H1 = r2[o1], r2[o2], w2[o2], r1[o2], w2[o1], r2[o3], c2, c1

o1: r2, w2, c2, c1
o2: r2, w2, r1, c2, c1
  1. T2 commits first -> recoverable
  2. Dirty read on o2 (can’t be ACA or ST)
H2 =r2[o1], r2[o2], w2[o1], w2[o2], w1[o1], w1[o2], c1, r2[o3], c2

o1: r2, w2, w1, c1, c2
o2: same
  1. T1 commits first but it doesn’t depend on T2: recoverable
  2. No dirty reads: ACA
  3. Dirty write though (can’t be ST)
H3 = r2[o1], r2[o2], w2[o2], r1[o2], w2[o1], c1, r2[o3], c2

o2: r2, w2, r1, c1, c2
  1. T1 commits before T2 but is depending on T2: non-recoverable
H4 = r2[o1], w1[o1], r2[o2], w2[o2], r2[o3], c2, r1[o2], w1[o2], w1[o3], c1

o1: r2, w1, c2, c1
o2: r2, w2, c2, r1, w1, c1
o3: r2, c2, w1, c1
  1. No T commits before another T it depends on: recoverable
  2. No dirty reads: ACA
  3. No dirty writes: ST

Two-phase Locking

It is a technique to ensure both serialisability and recoverability. The T first locks every object it wants to r/w, does whatever it has to, and when it’s done it realeases all the blocks. The structure is:

read locks rl[o], ..., r[o], ..., ru[o]
write locks wl[o], ..., w[o], ..., wu[o]

refuse rl-i[o] if wl-j[o] already held
refuse wl-i[o] if rl-j[o] or wl-j[o] already held

In other words: another T cannot read on a write-lock, and another T cannot write on both a read and write lock.

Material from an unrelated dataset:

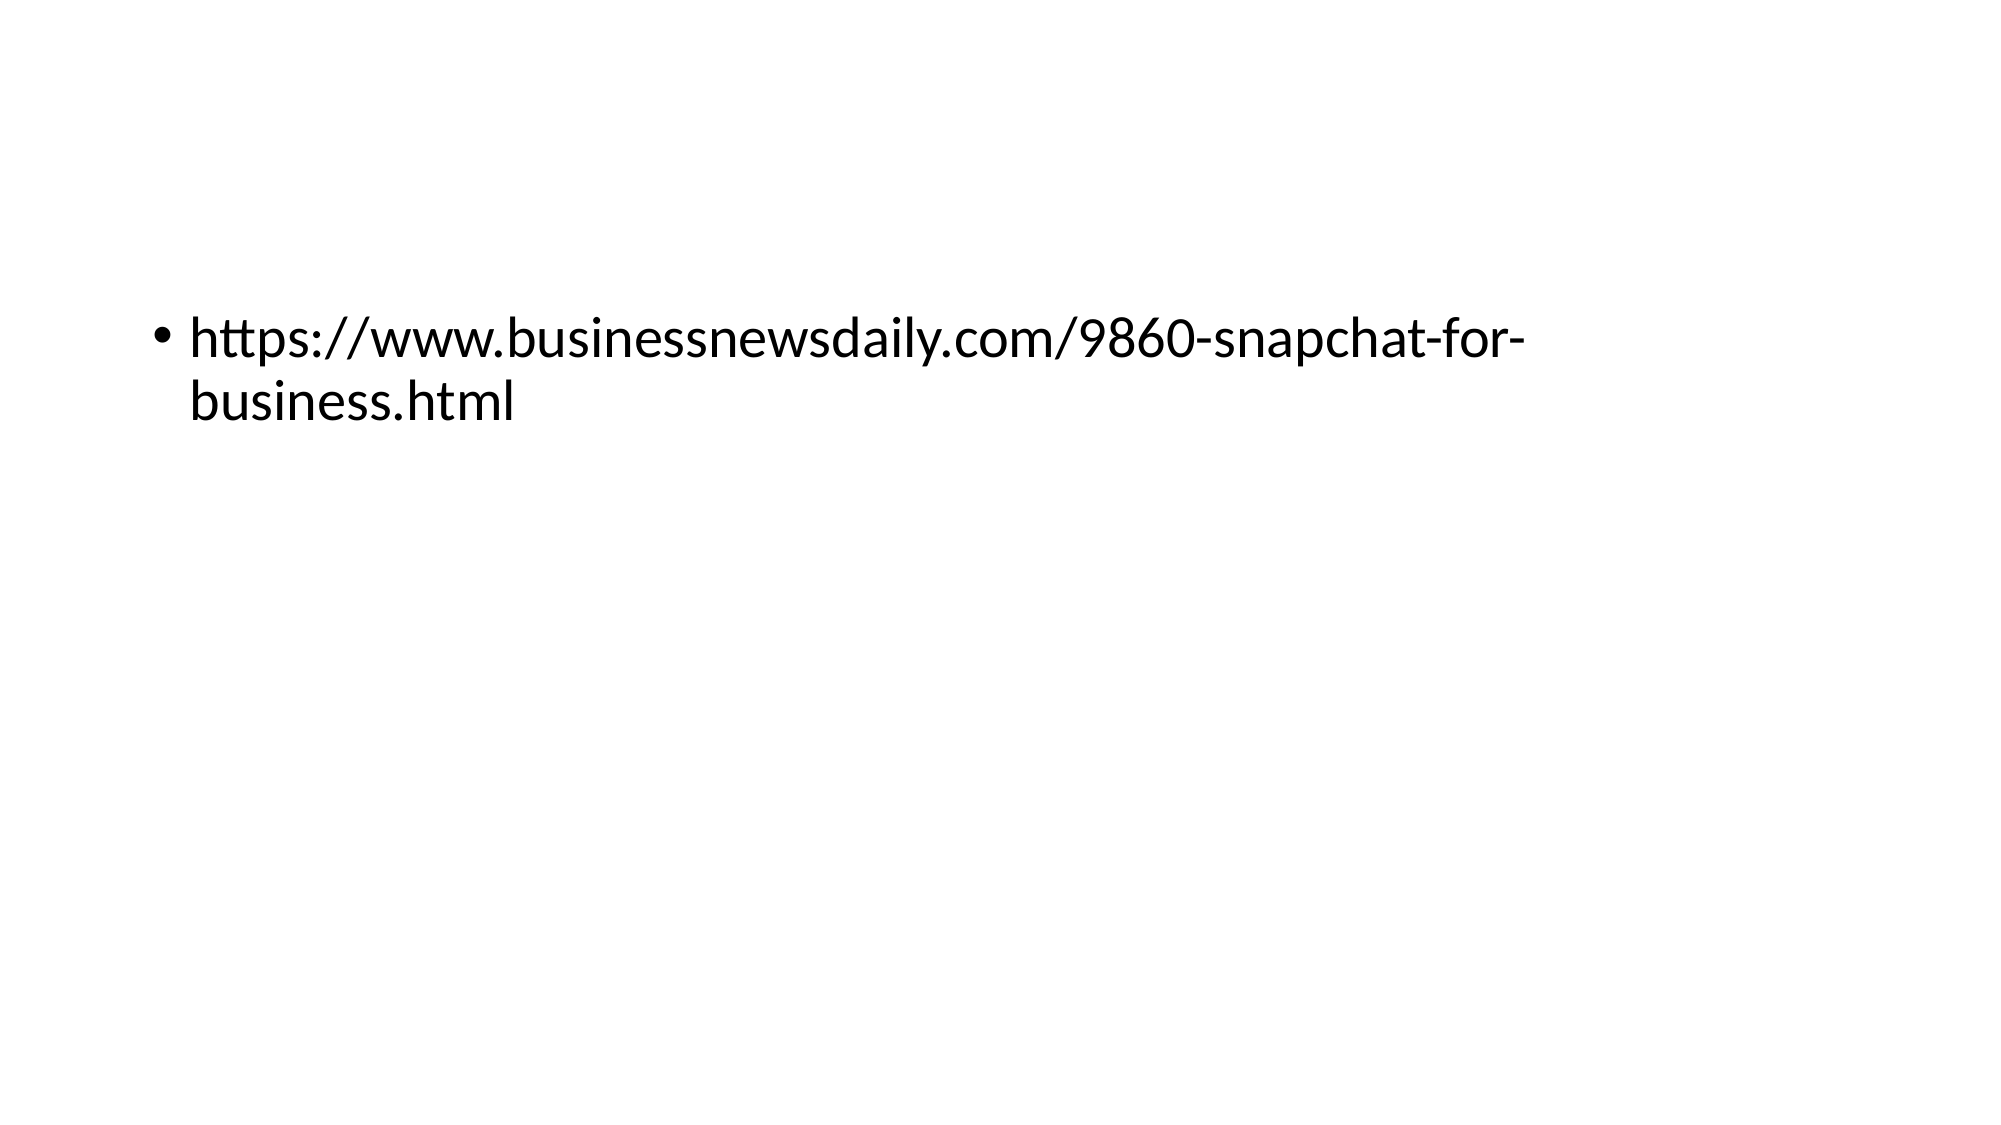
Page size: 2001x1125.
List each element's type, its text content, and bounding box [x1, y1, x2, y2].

list https://www.businessnewsdaily.com/9860-snapchat-for-business.html [137, 299, 1863, 1014]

Note that a T must lock all the objects it wants do read/write (growing phase) and then unlocking all of them (shrinking phase); in other words, T can lock, do stuff, lock more, do stuff as long as it wants, but after the first unlock it cannot lock anymore;  therefore this H is valid in 2LP

wl1[x] , wl1[y] , r1[x] , w1[x] , r1[y] , w1[y] , wu1[y] , wu1[x] 

whereas this one is not

wl1[x] , r1[x] , w1[x] , wu1[x] , wl1[y] , r1[y] , w1[y] , wu1[y]

However, even with 2LP there are stuff to watch out for:

Deadolock Detection

A deadlock between two Ts occurs when, for example, two Ts have a read lock on x, and the next step for both requires a write lock on x. T1 will be waiting for T2 to unlock and the other way around. An easy way to spot deadlocks is to draw a Wait-For Graph (WFG).

H1: r1[o1], w1[o1]
H2: r2[o1], w2[o1]

r1[o1], r2[o1] // deadlock

A deadlock between three Ts occurs when the cycle involves all of the, e.g. T1 -> T3 -> T2 -> T1. Example of a dreadlock history:

H1: w1[o1], r1[o2], r1[o4]
H2: r2[o3], r2[o2], r2[o1]
H3: r3[o4], w3[o4], r3[o3], w3[o3]

w1[o1], r2[o3], r2[o2], r1[o2], r3[o4], w3[o4], r3[o3] // deadlock

How to do it: write down all the conflict pairs, draw a deadlock graph and the plug the pieces in the right order.